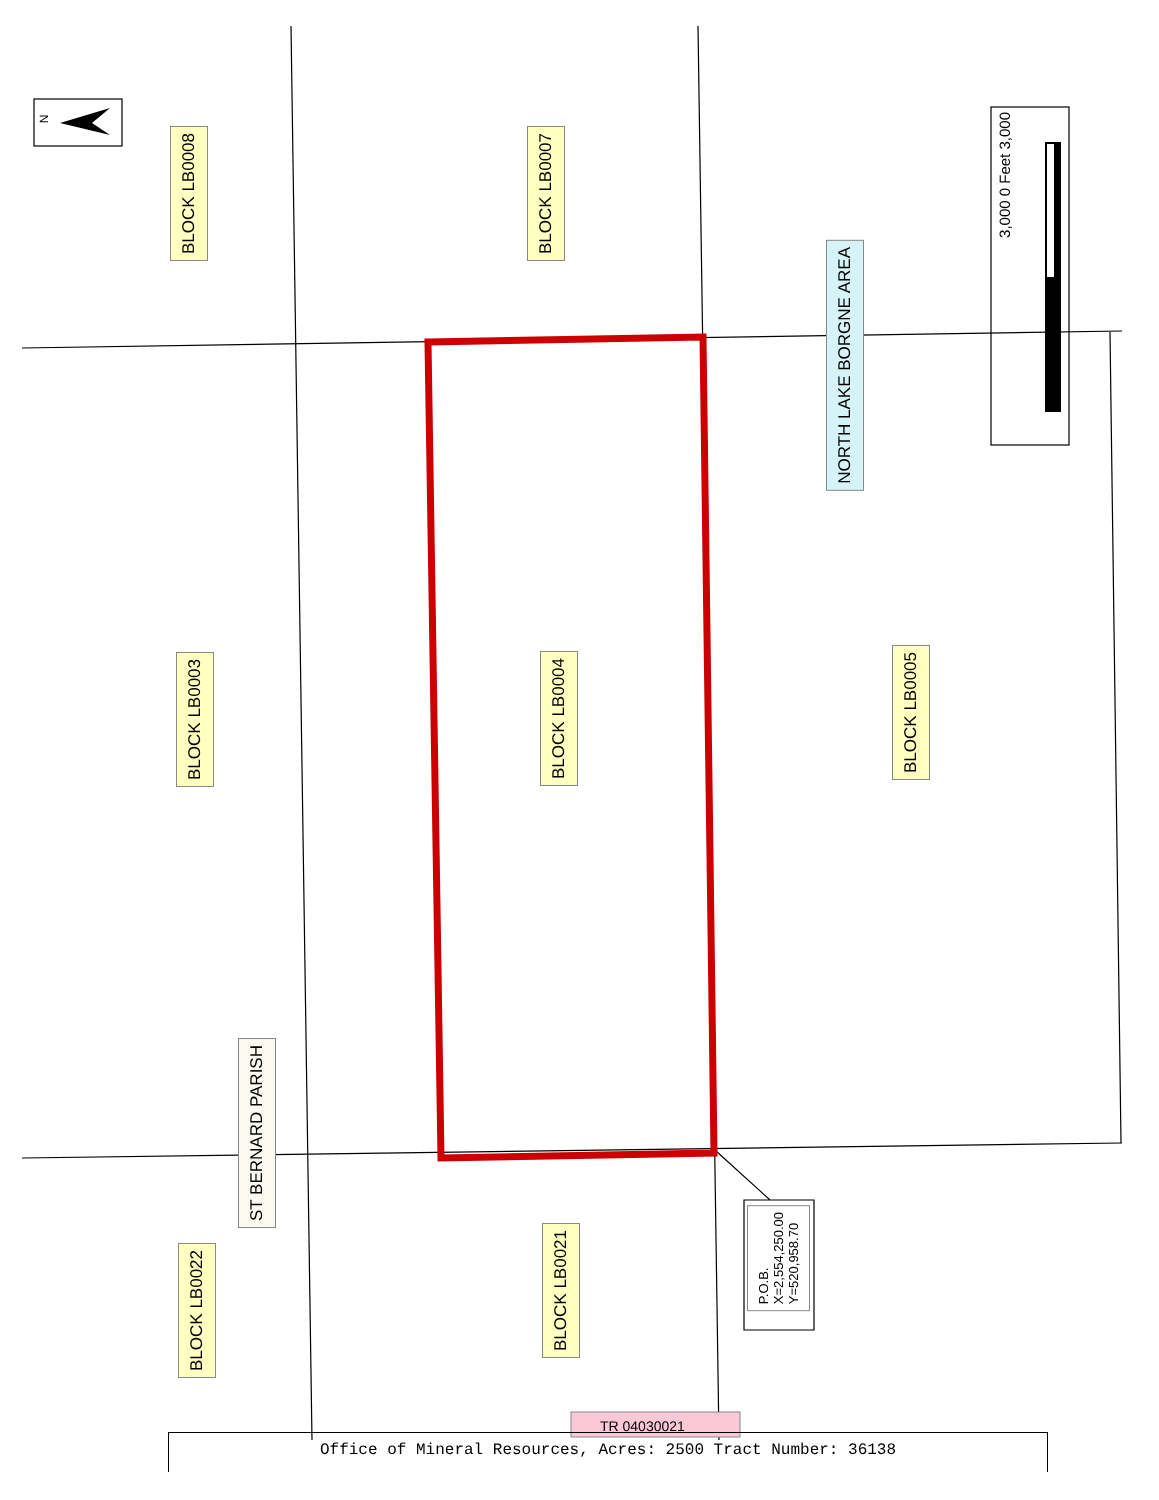N
BLOCK LB0008
BLOCK LB0007
NORTH LAKE BORGNE AREA
BLOCK LB0003
BLOCK LB0004
BLOCK LB0005
ST BERNARD PARISH
BLOCK LB0022
BLOCK LB0021
P.O.B.
X=2,554,250.00
Y=520,958.70
3,000 0 Feet 3,000
TR 04030021
Office of Mineral Resources, Acres: 2500 Tract Number: 36138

Work item =
Everything from the line containing "BLOCK LB0007" to the end of the data above should be quoted exactly, please, both ends included, and nothing outside that span.

Response box =
BLOCK LB0007
NORTH LAKE BORGNE AREA
BLOCK LB0003
BLOCK LB0004
BLOCK LB0005
ST BERNARD PARISH
BLOCK LB0022
BLOCK LB0021
P.O.B.
X=2,554,250.00
Y=520,958.70
3,000 0 Feet 3,000
TR 04030021
Office of Mineral Resources, Acres: 2500 Tract Number: 36138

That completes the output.